-- EXERCISE DESCRIPTION --
Please go line by line and repeat the data below exactly, with no images.

-- Recorded data --
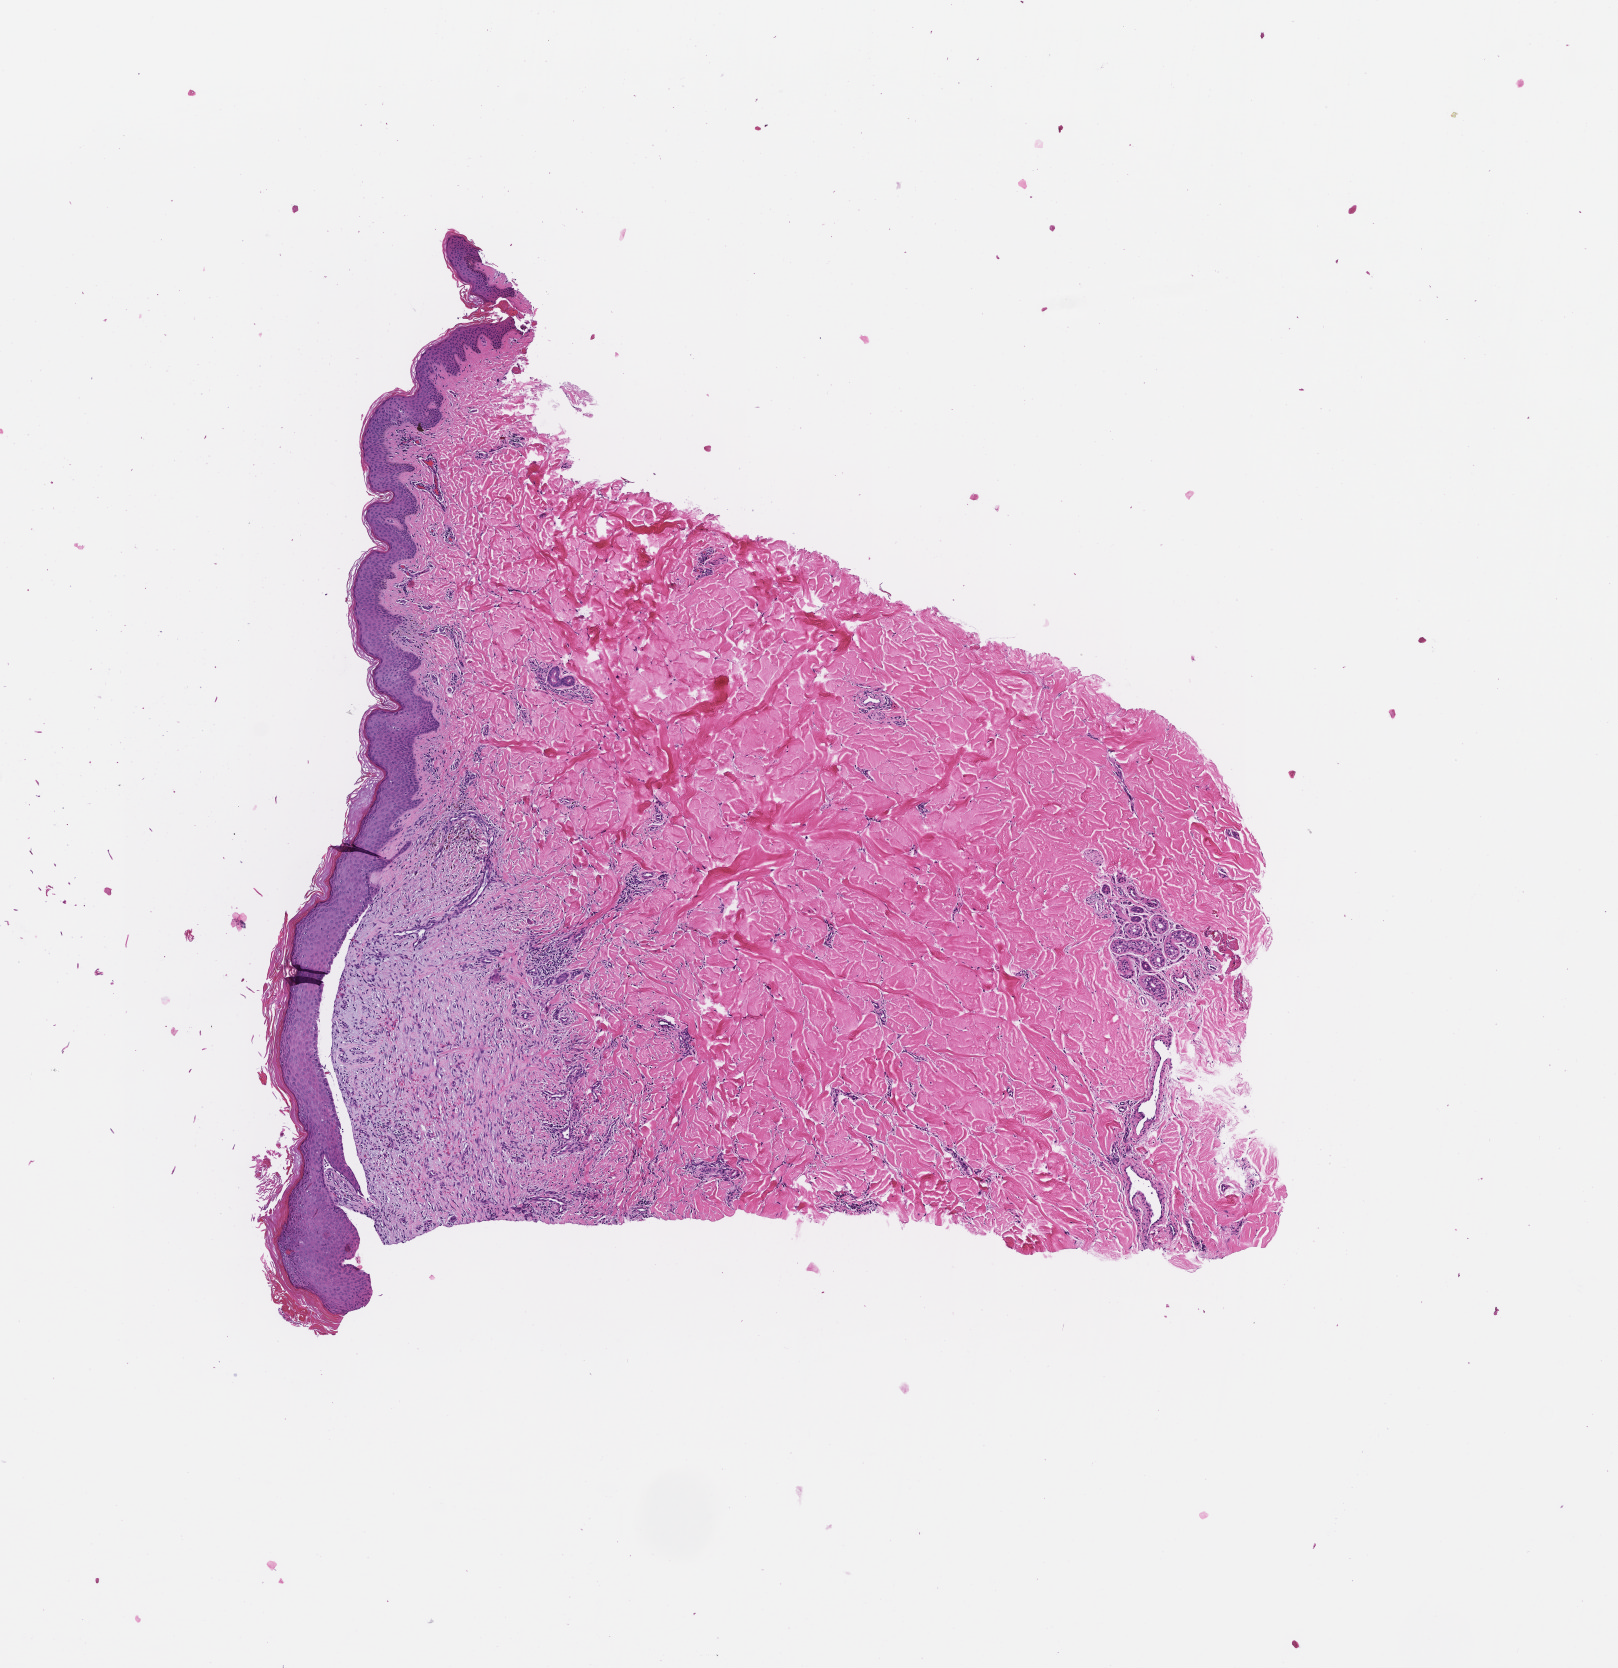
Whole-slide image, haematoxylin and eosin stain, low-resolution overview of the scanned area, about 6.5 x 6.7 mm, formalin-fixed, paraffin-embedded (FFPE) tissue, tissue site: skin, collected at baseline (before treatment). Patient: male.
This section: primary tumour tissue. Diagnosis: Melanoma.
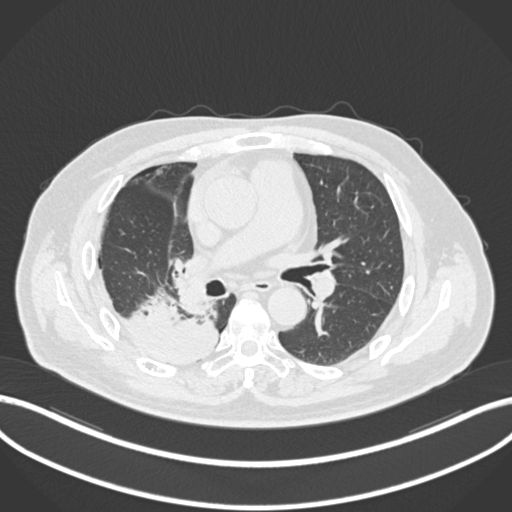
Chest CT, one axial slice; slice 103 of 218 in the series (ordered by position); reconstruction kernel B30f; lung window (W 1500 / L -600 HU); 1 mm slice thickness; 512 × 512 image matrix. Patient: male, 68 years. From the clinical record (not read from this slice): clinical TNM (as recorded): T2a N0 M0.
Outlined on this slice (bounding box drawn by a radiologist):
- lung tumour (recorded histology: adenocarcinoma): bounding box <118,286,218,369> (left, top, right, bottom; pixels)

-- OUTPUT FOR THIS TASK --
Whole-slide image, haematoxylin and eosin stain, low-resolution overview of the scanned area, about 6.5 x 6.7 mm, formalin-fixed, paraffin-embedded (FFPE) tissue, tissue site: skin, collected at baseline (before treatment). Patient: male.
This section: primary tumour tissue. Diagnosis: Melanoma.
Chest CT, one axial slice; slice 103 of 218 in the series (ordered by position); reconstruction kernel B30f; lung window (W 1500 / L -600 HU); 1 mm slice thickness; 512 × 512 image matrix. Patient: male, 68 years. From the clinical record (not read from this slice): clinical TNM (as recorded): T2a N0 M0.
Outlined on this slice (bounding box drawn by a radiologist):
- lung tumour (recorded histology: adenocarcinoma): bounding box <118,286,218,369> (left, top, right, bottom; pixels)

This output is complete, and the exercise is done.